遠光寺始経問題
遠光寺始経問題
おんこうじしきょうもんだい
身延山三四世見竜院日裕は正徳三年(一七一三)小湊より入山した。
だが入山早々に遠光寺始経問題が起き、享保元年(一七一六)より一件落着まで前後一〇年間に亙る紛糾が続いた。
原因は享保元年一〇月一二日宗祖涅槃会の差定に「十二日一部真読、甲駿諸末寺中」とあるのに対し、遠光寺二六世日述(享保一三年四月一〇日化)が異議を挾んで、同寺末寺および檀那と結党し、翌二年に遠光寺上座始経役となることを企てた。
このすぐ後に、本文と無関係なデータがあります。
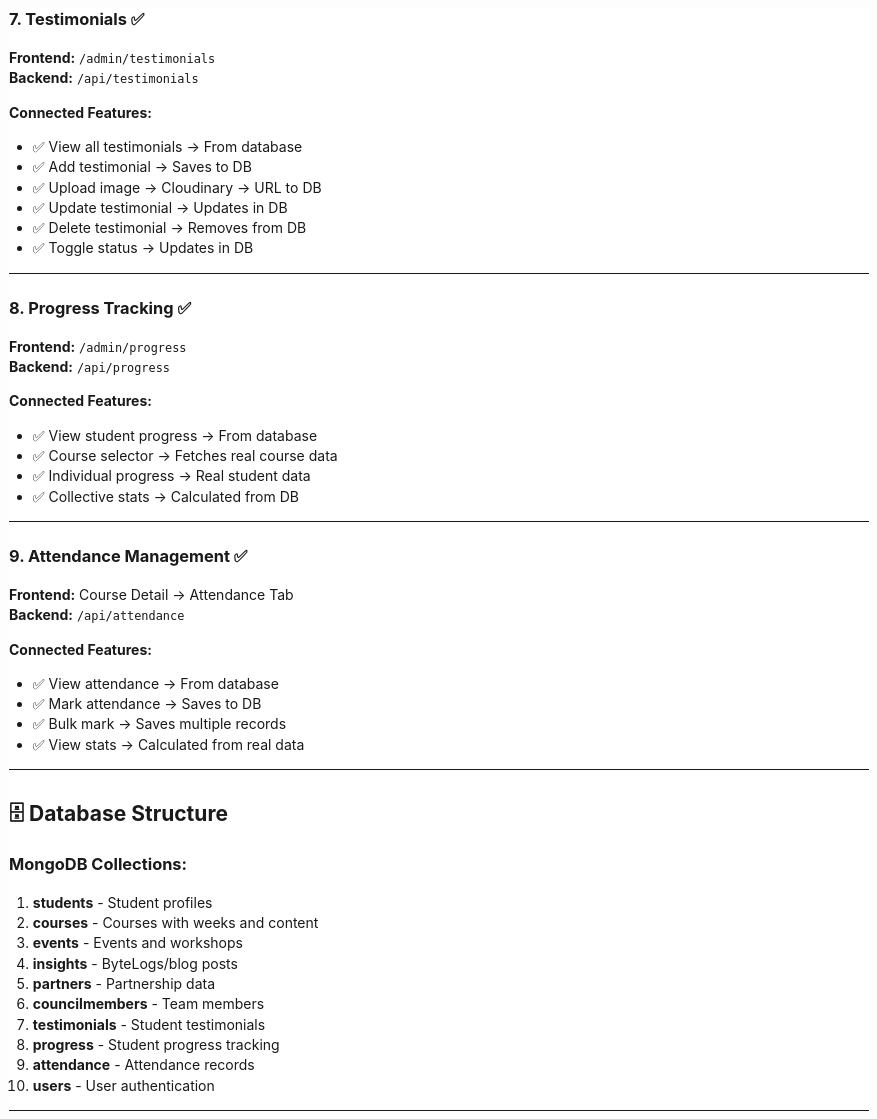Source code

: 
### **7. Testimonials** ✅
**Frontend:** `/admin/testimonials`  
**Backend:** `/api/testimonials`

**Connected Features:**
- ✅ View all testimonials → From database
- ✅ Add testimonial → Saves to DB
- ✅ Upload image → Cloudinary → URL to DB
- ✅ Update testimonial → Updates in DB
- ✅ Delete testimonial → Removes from DB
- ✅ Toggle status → Updates in DB

---

### **8. Progress Tracking** ✅
**Frontend:** `/admin/progress`  
**Backend:** `/api/progress`

**Connected Features:**
- ✅ View student progress → From database
- ✅ Course selector → Fetches real course data
- ✅ Individual progress → Real student data
- ✅ Collective stats → Calculated from DB

---

### **9. Attendance Management** ✅
**Frontend:** Course Detail → Attendance Tab  
**Backend:** `/api/attendance`

**Connected Features:**
- ✅ View attendance → From database
- ✅ Mark attendance → Saves to DB
- ✅ Bulk mark → Saves multiple records
- ✅ View stats → Calculated from real data

---

## 🗄️ **Database Structure**

### **MongoDB Collections:**
1. **students** - Student profiles
2. **courses** - Courses with weeks and content
3. **events** - Events and workshops
4. **insights** - ByteLogs/blog posts
5. **partners** - Partnership data
6. **councilmembers** - Team members
7. **testimonials** - Student testimonials
8. **progress** - Student progress tracking
9. **attendance** - Attendance records
10. **users** - User authentication

---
本院止むを得ず、翌々三年一〇月会式に日述代講の役を許容して落着させた。
だがこの処置に対して、諸寺、同輩より異論が百出した。
そこで本院側は日述を隠居させて解決を図った。
ところが日述側は、寺僧を懐柔し、役人に復職運動を願い、本山派遣の後任者を入寺させない等の行為に出たため、日裕は遂に、享保六年二月日述を奉行所に訴えた。
時に、身延山江戸触頭三カ寺(宗延寺・善立寺・瑞輪寺)は評議して、始経役を許可することとした。
そして先の代講許可状を返却するよう忠告したが、日述は承引しないばかりか、享保九年八月遠光寺より公儀に訴えた。
次いで翌一〇年正月二〇日、当番奉行、松平相模守の裁きによって「遠光寺始経の事、先例の通十二日始経上座相勤むべきことを本山より申付べし」との言渡しがあった。
かくして本件は遠光寺の主張勝利で終った。